# Text block:
____
Prevention is Cheaper 

Over half of low-income children have cavities, even though they are almost 100% preventable, Source: National Health and Nutrition Examination Survey, 1999–2004, and over 40% of low-income adults have untreated decay. 

United Way knows that many low-income mothers do not seek dental care for themselves or their children because they think it will be too expensive. The risk is that delayed treatment leads to unsupportable pain that drives patients to an emergency room. The cost of emergency room care is much higher than continuing, preventive care – especially because NJ FamilyCare and sliding scale programs at Federally Qualified Health Clinics reduce the cost of care to manageable levels. 

Social Determinants of Health 

The barriers to dental care extend beyond just cost. Some people are afraid to go to the dentist because they expect to feel pain or they are unfamiliar with the procedures or the language. Lack of transportation is also a factor, and so is a cultural legacy that does not include preventive dental care. Some people just think losing your teeth is inevitable. 

“United Way wants to clear away the barriers, so that people can feel unafraid to get the care they need. That would benefit all of us because of lower cost and improved productivity,” said Gloria Aftanski, President of UWCJ. “Absenteeism, both from school and work, is a costly consequence of dental pain. It makes sense for all of us to work together to eliminate dental disease”
____
# Stored data:
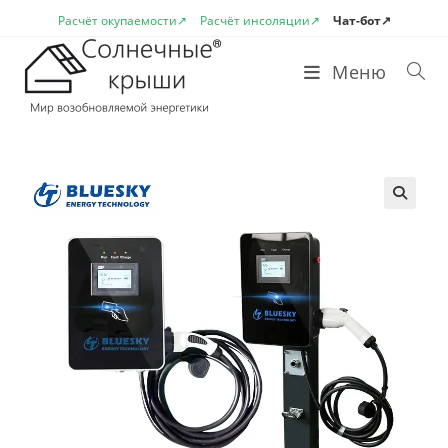
Перейти
Расчёт окупаемости↗
Расчёт инсоляции↗
Чат-бот↗
к
содержимому
Меню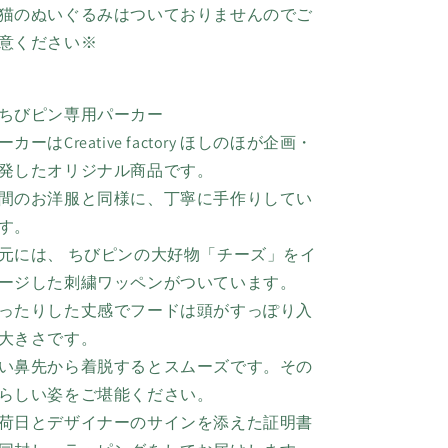
猫のぬいぐるみはついておりませんのでご
意ください※
ちびピン専用パーカー
ーカーはCreative factory ほしのほが企画・
発したオリジナル商品です。
間のお洋服と同様に、丁寧に手作りしてい
す。
元には、
ちびピンの
大好物「チーズ」をイ
ージした刺繍ワッペンがついています。
ったりした丈感でフードは頭がすっぽり入
大きさです。
い鼻先から着脱するとスムーズです。その
らしい姿をご堪能ください。
荷日とデザイナーのサインを添えた証明書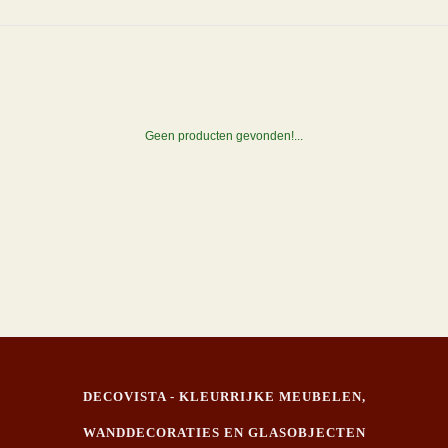
Geen producten gevonden!...
DECOVISTA - KLEURRIJKE MEUBELEN,
WANDDECORATIES EN GLASOBJECTEN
____
# Exercises to complete:
- 1) In the dental care text, return the passage between "Social Determinants of" and "teeth is inevitable.", inclusive.
- 2) Answer these from the dental care text:
(a) What share of low-income adults have untreated decay?
(b) Which programs does the text say reduce the cost of care to manageable levels?
(c) What position does Gloria Aftanski hold?
- 3) Continue the dental care text from its final sentence.

# Results of the exercise:
- 1)
Social Determinants of Health 

The barriers to dental care extend beyond just cost. Some people are afraid to go to the dentist because they expect to feel pain or they are unfamiliar with the procedures or the language. Lack of transportation is also a factor, and so is a cultural legacy that does not include preventive dental care. Some people just think losing your teeth is inevitable.

- 2)
(a) Over 40%.
(b) NJ FamilyCare and sliding scale programs at Federally Qualified Health Clinics.
(c) President of UWCJ.

- 3)
Strategy Shifts for Healthcare 

The U.S. healthcare system has been provider-centric, fragmented and directed at treatment of disease. Much discussion about shifting from a volume to a value-based system has begun to orient practitioners to preventive, patient-centered care. Care that is continuous and coordinated and home-focused has been shown to lower cost vs. emergency care in the ER. 

UWCJ’s Care Coordination Program 

“If we can help mothers to adopt preventive care, we can overcome barriers to health,” said Linda Knudsen, President of the NJDHA. Everybody knows that education is a key enabler, but what type of education works best to achieve long-term behavior change? An approach termed “Care Coordination” adds a skilled person to the typical patient-provider relationship who facilitates and reinforces specific care strategies. 

The NJDHA has recommended Dental Hygienists who are willing to meet with mothers in their home to provide the knowledge, answer questions and facilitate a visit to the dentist. “Sometimes an enthusiastic, friendly voice from a trustworthy person can help build the confidence needed to take charge of your own care,” said Noora Bayoumi who is one of the Dental Hygienists providing care coordination. It’s a “peer-to-peer” approach not unlike what happens every day in “water cooler” conversations – but it’s in a private setting appropriate to private health matters. 

How do you know that you are making any difference?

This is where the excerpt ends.